# PROBLEM DESCRIPTION
Only those lines in the data below from the line containing "52: (791, 730)" through the line containing "108: (341, 424)", both included, should be restated word for word.

# PROVIDED ENTRIES

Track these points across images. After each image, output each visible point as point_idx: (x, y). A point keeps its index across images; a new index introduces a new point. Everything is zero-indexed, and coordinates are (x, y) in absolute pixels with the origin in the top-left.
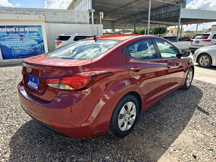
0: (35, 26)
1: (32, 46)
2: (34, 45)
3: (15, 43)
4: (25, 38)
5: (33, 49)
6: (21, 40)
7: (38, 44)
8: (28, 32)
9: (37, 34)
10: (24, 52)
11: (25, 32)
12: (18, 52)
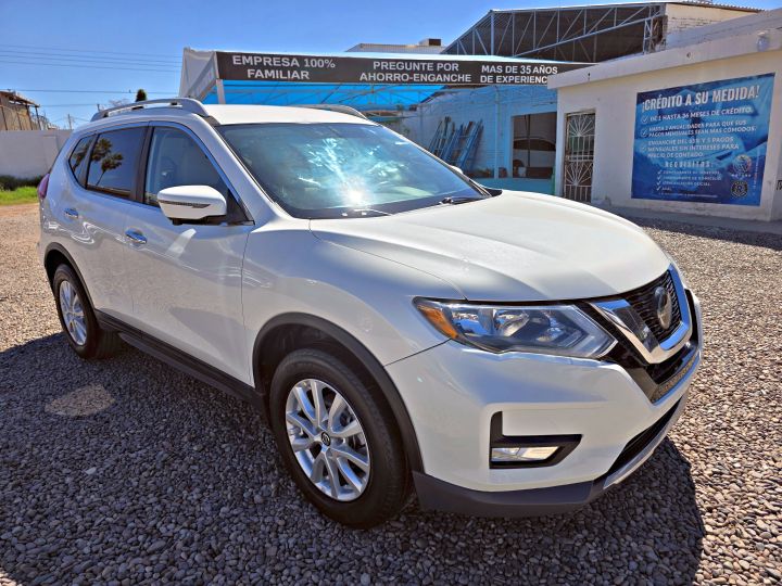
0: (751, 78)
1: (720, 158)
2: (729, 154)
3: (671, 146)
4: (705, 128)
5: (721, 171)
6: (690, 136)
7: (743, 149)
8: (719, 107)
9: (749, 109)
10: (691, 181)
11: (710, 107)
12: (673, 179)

==

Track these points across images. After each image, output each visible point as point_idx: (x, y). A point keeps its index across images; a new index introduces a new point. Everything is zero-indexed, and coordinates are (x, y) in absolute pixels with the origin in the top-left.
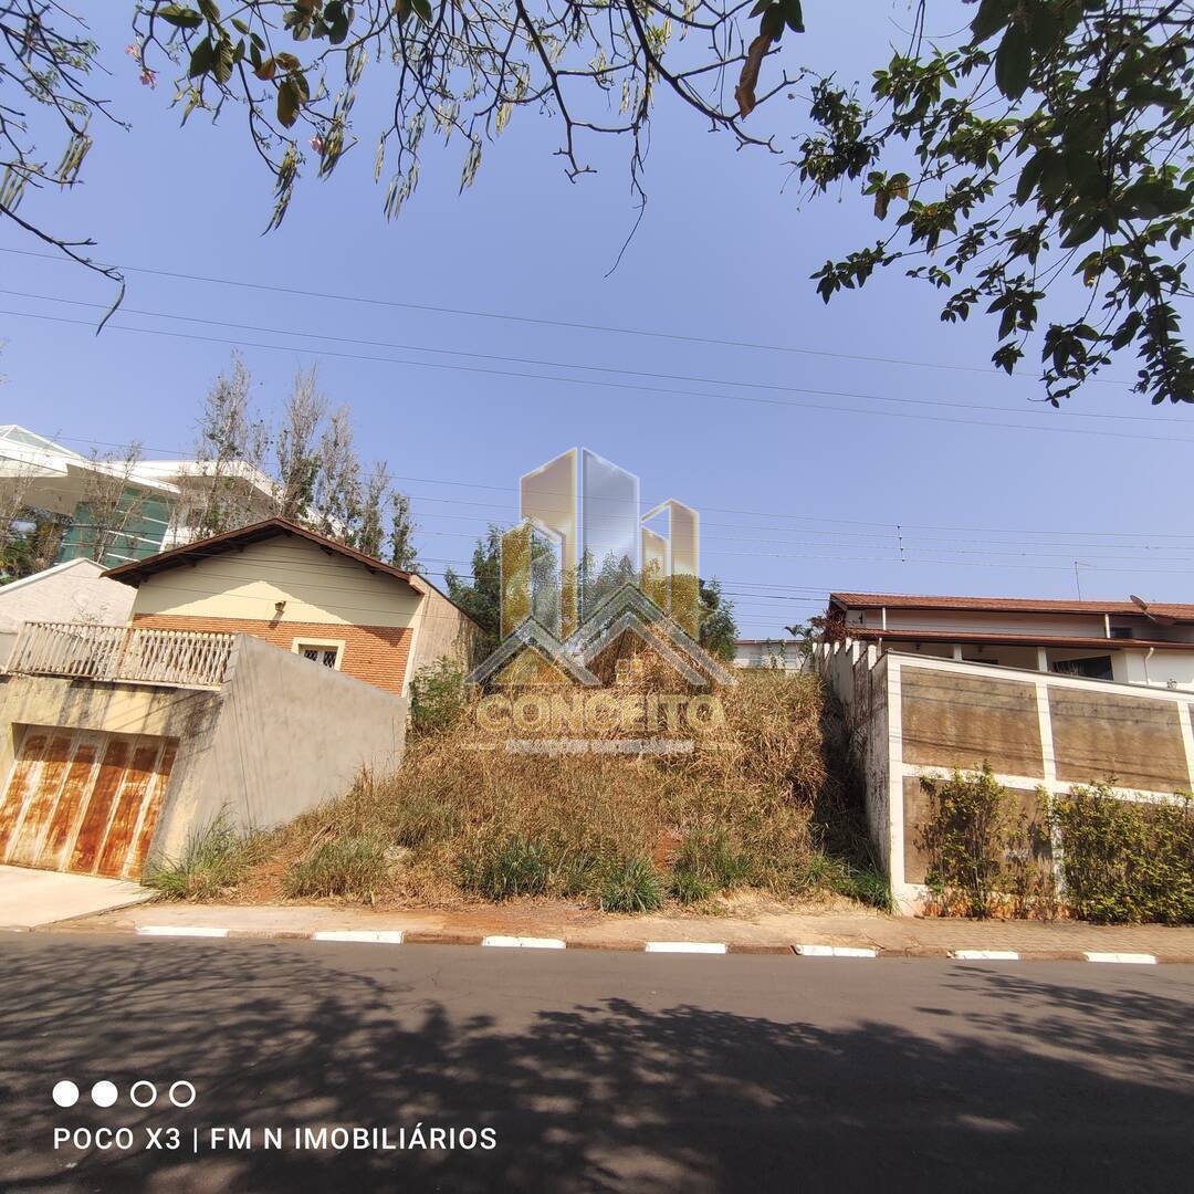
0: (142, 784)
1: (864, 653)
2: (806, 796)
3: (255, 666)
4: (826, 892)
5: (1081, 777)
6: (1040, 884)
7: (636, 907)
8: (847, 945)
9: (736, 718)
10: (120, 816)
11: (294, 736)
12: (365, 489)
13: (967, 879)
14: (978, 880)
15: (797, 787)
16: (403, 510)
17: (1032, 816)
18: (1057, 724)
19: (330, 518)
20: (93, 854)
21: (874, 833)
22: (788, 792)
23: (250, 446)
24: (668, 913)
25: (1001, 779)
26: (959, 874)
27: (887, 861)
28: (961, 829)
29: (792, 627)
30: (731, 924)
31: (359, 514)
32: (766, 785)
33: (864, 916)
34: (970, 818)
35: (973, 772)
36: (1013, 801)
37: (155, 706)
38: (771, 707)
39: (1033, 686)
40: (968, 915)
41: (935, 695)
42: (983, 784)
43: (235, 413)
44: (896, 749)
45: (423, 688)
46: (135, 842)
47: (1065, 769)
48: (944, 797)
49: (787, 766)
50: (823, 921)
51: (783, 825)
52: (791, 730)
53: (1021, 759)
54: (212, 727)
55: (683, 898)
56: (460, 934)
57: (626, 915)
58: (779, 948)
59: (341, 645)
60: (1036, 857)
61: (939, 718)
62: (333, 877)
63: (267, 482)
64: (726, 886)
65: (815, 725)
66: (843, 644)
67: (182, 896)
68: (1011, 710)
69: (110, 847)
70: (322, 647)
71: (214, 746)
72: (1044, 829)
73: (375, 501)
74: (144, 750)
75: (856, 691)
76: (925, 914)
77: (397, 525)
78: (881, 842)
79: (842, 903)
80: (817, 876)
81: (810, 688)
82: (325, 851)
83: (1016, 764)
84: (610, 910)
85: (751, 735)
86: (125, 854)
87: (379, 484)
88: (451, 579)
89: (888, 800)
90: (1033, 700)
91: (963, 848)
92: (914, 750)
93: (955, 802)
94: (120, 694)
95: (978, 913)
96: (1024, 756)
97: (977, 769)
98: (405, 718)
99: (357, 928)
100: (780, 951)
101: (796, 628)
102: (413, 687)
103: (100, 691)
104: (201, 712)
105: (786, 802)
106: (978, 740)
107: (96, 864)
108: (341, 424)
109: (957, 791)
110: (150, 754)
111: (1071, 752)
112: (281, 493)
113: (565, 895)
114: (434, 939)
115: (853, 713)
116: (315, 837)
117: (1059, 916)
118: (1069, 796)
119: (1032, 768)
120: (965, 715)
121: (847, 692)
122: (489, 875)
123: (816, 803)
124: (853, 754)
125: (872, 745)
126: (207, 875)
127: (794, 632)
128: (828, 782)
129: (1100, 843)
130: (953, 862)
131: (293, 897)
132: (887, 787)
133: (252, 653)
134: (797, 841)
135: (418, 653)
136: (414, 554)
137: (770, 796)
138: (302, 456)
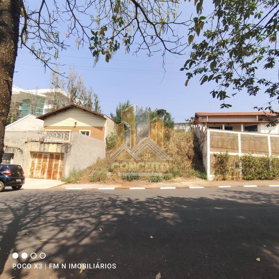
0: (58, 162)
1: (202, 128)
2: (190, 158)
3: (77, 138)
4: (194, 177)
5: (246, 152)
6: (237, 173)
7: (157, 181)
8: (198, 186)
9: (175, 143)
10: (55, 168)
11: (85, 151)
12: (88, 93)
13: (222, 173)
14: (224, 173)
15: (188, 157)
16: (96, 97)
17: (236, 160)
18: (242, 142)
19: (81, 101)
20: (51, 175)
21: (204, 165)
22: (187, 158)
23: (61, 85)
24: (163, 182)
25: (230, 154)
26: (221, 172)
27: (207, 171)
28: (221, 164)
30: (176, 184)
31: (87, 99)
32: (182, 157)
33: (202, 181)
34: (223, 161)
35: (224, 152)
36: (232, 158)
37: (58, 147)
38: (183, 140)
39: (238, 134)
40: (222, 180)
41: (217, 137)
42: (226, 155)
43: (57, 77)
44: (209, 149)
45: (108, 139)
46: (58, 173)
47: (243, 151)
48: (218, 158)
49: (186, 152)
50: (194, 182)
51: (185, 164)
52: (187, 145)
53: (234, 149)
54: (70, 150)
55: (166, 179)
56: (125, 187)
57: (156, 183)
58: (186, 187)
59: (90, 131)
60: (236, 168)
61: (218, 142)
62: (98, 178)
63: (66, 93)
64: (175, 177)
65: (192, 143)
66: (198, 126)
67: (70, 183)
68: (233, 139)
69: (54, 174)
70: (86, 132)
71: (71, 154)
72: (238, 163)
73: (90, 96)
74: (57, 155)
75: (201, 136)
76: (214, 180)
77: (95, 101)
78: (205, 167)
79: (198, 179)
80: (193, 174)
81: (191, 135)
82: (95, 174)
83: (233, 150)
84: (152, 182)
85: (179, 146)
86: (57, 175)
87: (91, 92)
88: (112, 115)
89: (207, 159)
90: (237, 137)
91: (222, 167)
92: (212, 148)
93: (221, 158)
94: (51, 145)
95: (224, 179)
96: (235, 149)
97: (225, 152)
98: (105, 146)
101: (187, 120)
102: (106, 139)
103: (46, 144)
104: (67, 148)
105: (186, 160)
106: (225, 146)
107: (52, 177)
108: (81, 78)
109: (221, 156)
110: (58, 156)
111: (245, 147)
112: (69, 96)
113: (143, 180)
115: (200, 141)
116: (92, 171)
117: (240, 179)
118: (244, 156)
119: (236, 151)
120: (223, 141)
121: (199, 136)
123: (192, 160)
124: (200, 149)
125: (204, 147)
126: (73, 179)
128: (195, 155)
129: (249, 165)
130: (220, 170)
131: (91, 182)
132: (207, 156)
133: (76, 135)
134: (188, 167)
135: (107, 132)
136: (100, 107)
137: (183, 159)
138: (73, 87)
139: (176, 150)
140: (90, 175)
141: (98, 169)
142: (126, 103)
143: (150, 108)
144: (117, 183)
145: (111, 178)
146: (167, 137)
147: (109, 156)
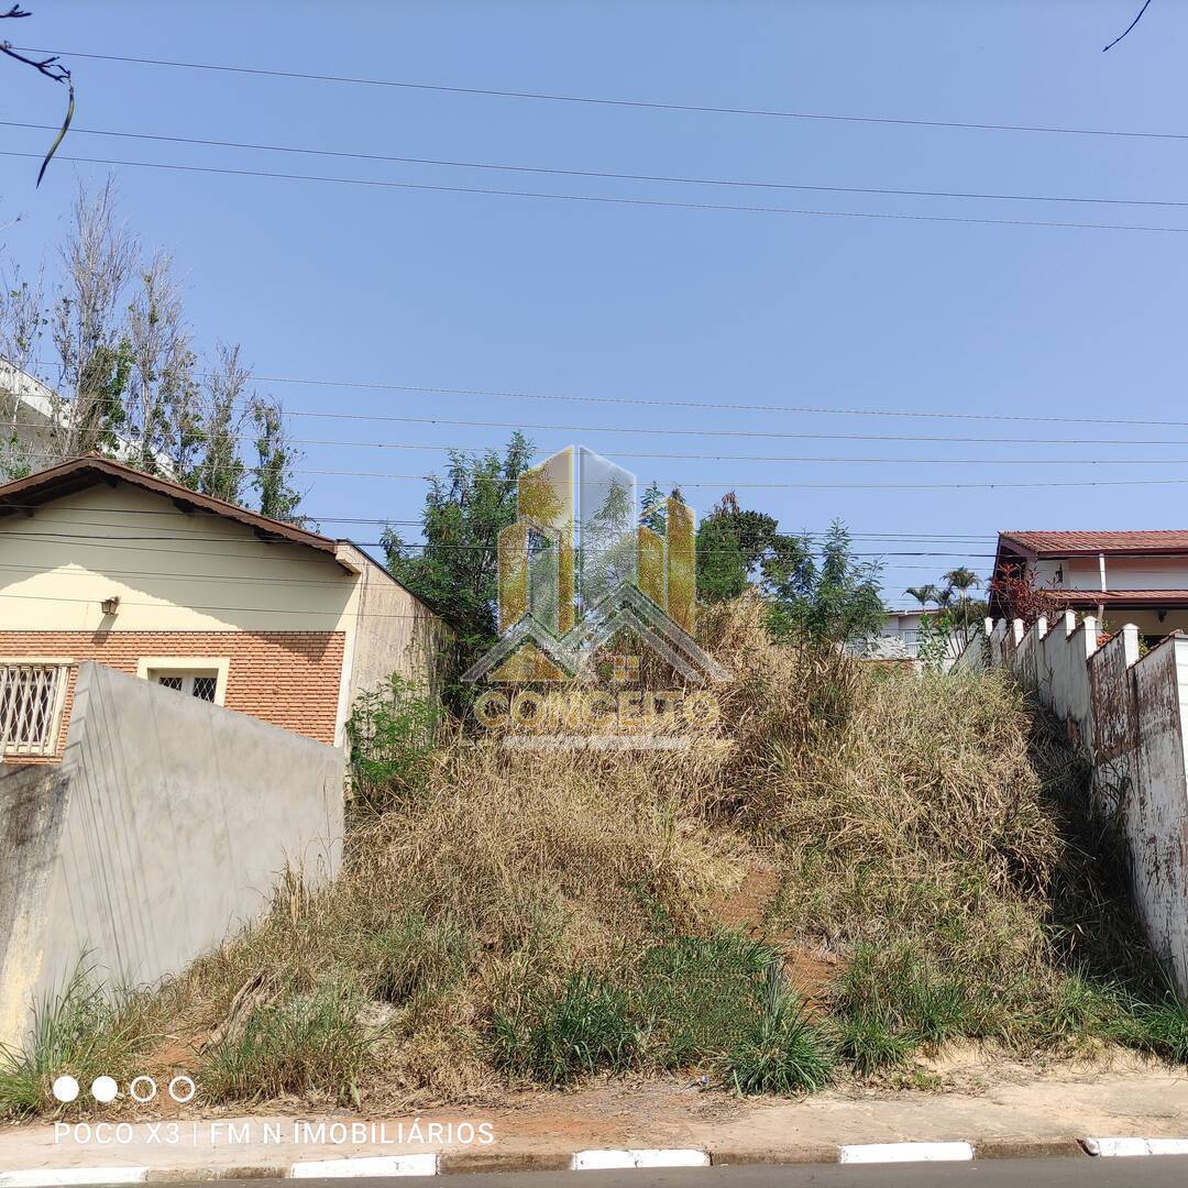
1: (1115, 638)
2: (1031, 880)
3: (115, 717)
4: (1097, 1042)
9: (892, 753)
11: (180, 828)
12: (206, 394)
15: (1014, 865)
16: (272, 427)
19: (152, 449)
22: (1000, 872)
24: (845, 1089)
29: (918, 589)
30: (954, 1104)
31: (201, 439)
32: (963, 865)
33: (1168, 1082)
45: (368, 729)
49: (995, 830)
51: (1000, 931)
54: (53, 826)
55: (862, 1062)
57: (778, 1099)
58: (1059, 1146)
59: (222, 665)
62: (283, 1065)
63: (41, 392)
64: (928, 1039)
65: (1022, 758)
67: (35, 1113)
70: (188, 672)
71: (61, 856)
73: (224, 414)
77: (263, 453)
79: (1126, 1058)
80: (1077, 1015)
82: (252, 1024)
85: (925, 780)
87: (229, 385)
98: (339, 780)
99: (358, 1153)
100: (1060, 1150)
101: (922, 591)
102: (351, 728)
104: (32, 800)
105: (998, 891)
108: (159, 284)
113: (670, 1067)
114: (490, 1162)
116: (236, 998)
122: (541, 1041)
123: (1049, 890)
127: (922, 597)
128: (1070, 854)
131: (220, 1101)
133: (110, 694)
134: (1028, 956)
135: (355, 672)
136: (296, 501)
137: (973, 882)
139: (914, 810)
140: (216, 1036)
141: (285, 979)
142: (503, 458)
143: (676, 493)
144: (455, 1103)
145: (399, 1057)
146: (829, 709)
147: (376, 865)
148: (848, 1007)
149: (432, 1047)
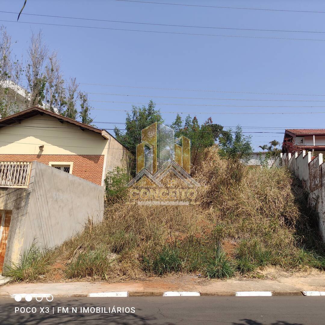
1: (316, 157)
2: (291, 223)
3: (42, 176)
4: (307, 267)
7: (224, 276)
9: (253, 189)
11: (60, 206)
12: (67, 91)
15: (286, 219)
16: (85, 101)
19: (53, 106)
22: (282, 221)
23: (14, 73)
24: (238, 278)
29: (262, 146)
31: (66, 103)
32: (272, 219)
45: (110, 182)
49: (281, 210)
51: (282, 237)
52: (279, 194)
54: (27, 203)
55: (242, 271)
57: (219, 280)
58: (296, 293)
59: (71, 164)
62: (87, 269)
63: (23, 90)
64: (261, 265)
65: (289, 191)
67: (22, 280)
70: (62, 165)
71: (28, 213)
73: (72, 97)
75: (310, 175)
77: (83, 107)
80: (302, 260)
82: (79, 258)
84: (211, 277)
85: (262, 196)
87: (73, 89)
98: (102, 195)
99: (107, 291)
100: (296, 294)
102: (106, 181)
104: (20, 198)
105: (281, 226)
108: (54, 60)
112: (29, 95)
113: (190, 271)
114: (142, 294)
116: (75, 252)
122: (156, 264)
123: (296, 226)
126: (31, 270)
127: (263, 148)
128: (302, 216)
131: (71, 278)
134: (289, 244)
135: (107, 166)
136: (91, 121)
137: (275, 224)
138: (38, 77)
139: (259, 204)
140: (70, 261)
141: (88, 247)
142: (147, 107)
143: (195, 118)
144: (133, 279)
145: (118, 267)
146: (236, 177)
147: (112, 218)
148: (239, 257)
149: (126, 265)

# REPLY TO THE EXERCISE
52: (791, 730)
53: (1021, 759)
54: (212, 727)
55: (683, 898)
56: (460, 934)
57: (626, 915)
58: (779, 948)
59: (341, 645)
60: (1036, 857)
61: (939, 718)
62: (333, 877)
63: (267, 482)
64: (726, 886)
65: (815, 725)
66: (843, 644)
67: (182, 896)
68: (1011, 710)
69: (110, 847)
70: (322, 647)
71: (214, 746)
72: (1044, 829)
73: (375, 501)
74: (144, 750)
75: (856, 691)
76: (925, 914)
77: (397, 525)
78: (881, 842)
79: (842, 903)
80: (817, 876)
81: (810, 688)
82: (325, 851)
83: (1016, 764)
84: (610, 910)
85: (751, 735)
86: (125, 854)
87: (379, 484)
88: (451, 579)
89: (888, 800)
90: (1033, 700)
91: (963, 848)
92: (914, 750)
93: (955, 802)
94: (120, 694)
95: (978, 913)
96: (1024, 756)
97: (977, 769)
98: (405, 718)
99: (357, 928)
100: (780, 951)
101: (796, 628)
102: (413, 687)
103: (100, 691)
104: (201, 712)
105: (786, 802)
106: (978, 740)
107: (96, 864)
108: (341, 424)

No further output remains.